Zdarza się, że nie odpuścimy sobie nawet małego potknięcia. „Jesteś głupia, jesteś do niczego, nic nie potrafisz zrobić dobrze, itp.”, czy zdarza Ci się prowadzić ze sobą taki wewnętrzny monolog? Jestem przekonana, że tak. W ten sposób próbujemy ukarać same siebie, wymierzamy w naszym kierunku ciężką broń niezadowolenia. Stajemy się własnym wrogiem.
Możliwe, że w dzieciństwie nie doświadczyłaś wsparcia ze strony bliskich, a zamiast niego otrzymywałaś dużą dawkę krytyki, kar słownych czy nawet cielesnych. Może nadal, w momentach kryzysowych bądź porażki, nie możesz oczekiwać wsparcia ze strony bliskich. Często taki schemat prowadzi do dużego niezadowolenia z siebie samych. Wskutek czego, nie potrafimy być wyrozumiałe dla siebie, oczekujemy zbyt wiele, czujemy się jak porażka. Nie dajemy sobie przyzwolenia na bycie niedoskonałą, na popełnianie błędów.

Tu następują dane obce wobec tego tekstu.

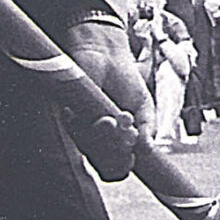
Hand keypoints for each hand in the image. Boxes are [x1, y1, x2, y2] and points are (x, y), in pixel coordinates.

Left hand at [60, 18, 152, 180]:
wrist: (105, 54)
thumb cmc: (124, 80)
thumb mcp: (143, 106)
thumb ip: (148, 127)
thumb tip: (150, 149)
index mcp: (114, 139)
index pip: (116, 165)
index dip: (124, 164)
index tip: (133, 155)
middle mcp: (96, 137)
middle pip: (105, 162)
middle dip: (120, 151)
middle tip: (130, 134)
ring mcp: (81, 128)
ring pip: (93, 150)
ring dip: (111, 139)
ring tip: (122, 119)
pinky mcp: (70, 116)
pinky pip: (81, 134)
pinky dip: (98, 129)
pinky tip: (109, 117)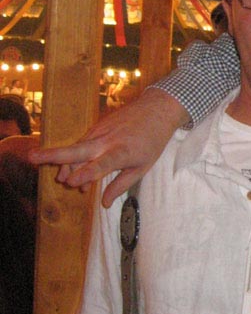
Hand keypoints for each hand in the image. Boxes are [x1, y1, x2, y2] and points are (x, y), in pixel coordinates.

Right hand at [30, 88, 188, 206]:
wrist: (157, 109)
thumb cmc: (152, 141)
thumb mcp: (143, 166)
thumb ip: (121, 184)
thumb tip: (104, 204)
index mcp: (122, 152)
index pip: (101, 165)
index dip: (85, 174)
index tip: (71, 183)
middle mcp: (107, 141)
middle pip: (77, 149)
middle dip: (53, 155)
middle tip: (31, 157)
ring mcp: (100, 131)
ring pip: (75, 148)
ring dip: (65, 164)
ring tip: (61, 179)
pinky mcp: (96, 126)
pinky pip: (81, 143)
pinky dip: (74, 157)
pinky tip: (72, 171)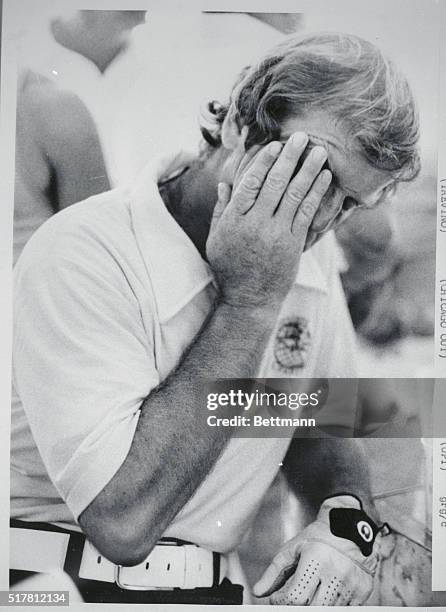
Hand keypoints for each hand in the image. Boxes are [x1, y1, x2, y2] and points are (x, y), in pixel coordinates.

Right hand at [206, 132, 331, 310]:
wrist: (249, 299)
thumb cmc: (229, 268)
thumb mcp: (216, 239)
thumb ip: (222, 210)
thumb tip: (225, 184)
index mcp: (234, 219)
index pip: (250, 182)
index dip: (263, 162)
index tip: (274, 145)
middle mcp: (256, 223)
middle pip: (275, 183)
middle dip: (289, 157)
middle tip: (300, 137)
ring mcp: (276, 233)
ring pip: (295, 194)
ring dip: (308, 170)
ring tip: (319, 151)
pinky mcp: (293, 244)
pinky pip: (307, 213)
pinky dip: (316, 193)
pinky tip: (324, 178)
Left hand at [253, 496, 380, 605]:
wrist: (352, 527)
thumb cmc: (318, 538)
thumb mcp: (293, 549)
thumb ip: (275, 572)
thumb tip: (257, 592)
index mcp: (316, 559)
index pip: (295, 597)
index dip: (282, 601)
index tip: (279, 598)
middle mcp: (336, 572)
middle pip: (312, 608)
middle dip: (298, 606)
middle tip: (293, 598)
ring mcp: (352, 584)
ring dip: (315, 606)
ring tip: (309, 594)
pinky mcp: (364, 592)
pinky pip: (345, 611)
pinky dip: (332, 607)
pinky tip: (324, 596)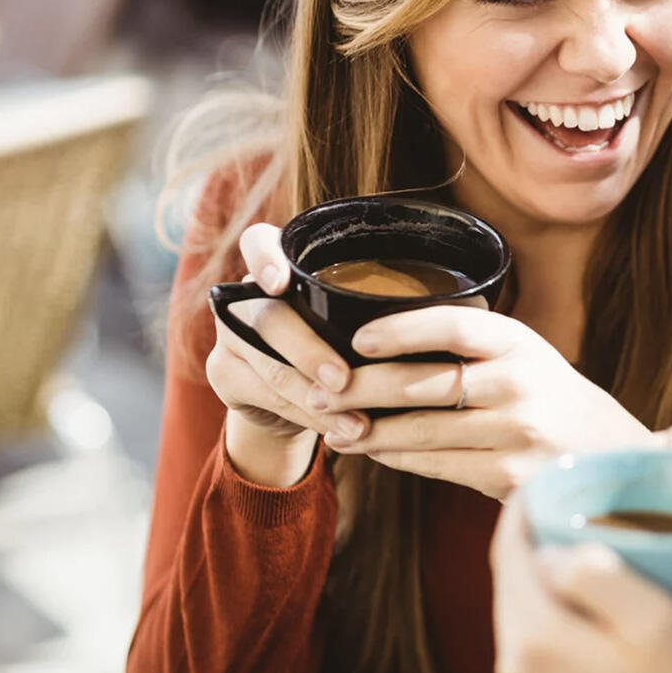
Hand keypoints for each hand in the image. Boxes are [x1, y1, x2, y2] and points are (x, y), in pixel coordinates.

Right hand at [207, 223, 364, 484]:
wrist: (295, 395)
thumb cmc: (345, 342)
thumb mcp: (357, 318)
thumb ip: (375, 310)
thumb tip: (447, 318)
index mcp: (281, 266)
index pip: (257, 242)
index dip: (264, 258)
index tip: (280, 284)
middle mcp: (248, 295)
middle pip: (269, 317)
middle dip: (309, 352)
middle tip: (343, 381)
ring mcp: (231, 335)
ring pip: (270, 366)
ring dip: (317, 399)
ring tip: (357, 423)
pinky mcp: (224, 375)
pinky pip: (268, 398)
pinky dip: (310, 418)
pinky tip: (339, 430)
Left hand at [319, 306, 649, 498]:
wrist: (608, 452)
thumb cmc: (549, 396)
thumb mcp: (523, 354)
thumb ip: (469, 347)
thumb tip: (375, 347)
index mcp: (519, 343)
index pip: (452, 326)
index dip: (400, 330)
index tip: (356, 338)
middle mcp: (520, 383)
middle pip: (424, 383)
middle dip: (362, 389)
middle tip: (321, 392)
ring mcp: (516, 432)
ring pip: (422, 430)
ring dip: (369, 430)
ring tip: (335, 427)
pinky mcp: (508, 475)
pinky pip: (436, 465)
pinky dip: (399, 458)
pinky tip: (376, 451)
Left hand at [491, 503, 671, 672]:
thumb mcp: (654, 622)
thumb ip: (597, 578)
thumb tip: (551, 551)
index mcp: (534, 638)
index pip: (508, 552)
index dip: (525, 505)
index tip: (549, 474)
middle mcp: (516, 670)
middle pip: (513, 582)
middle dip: (537, 538)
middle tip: (574, 502)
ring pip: (528, 615)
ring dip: (550, 579)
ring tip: (590, 548)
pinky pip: (543, 647)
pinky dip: (561, 617)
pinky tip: (597, 609)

Pamiętaj jednak, że ideał to utopia. Nie jesteś idealna, popełniasz błędy. Ty, ja, każda z nas i to jest zupełnie OK. Daj sobie prawo do bycia nieidealną, niedoskonałą i naucz się akceptować swoje niedoskonałości, traktować jak najlepszą przyjaciółkę. Zamiast krytykować i ranić siebie samą, okaż sobie zrozumienie, potraktuj tak, jakbyś potraktowała najlepszą przyjaciółkę w jej chwilach porażki. Przytul się mocno i otocz troską.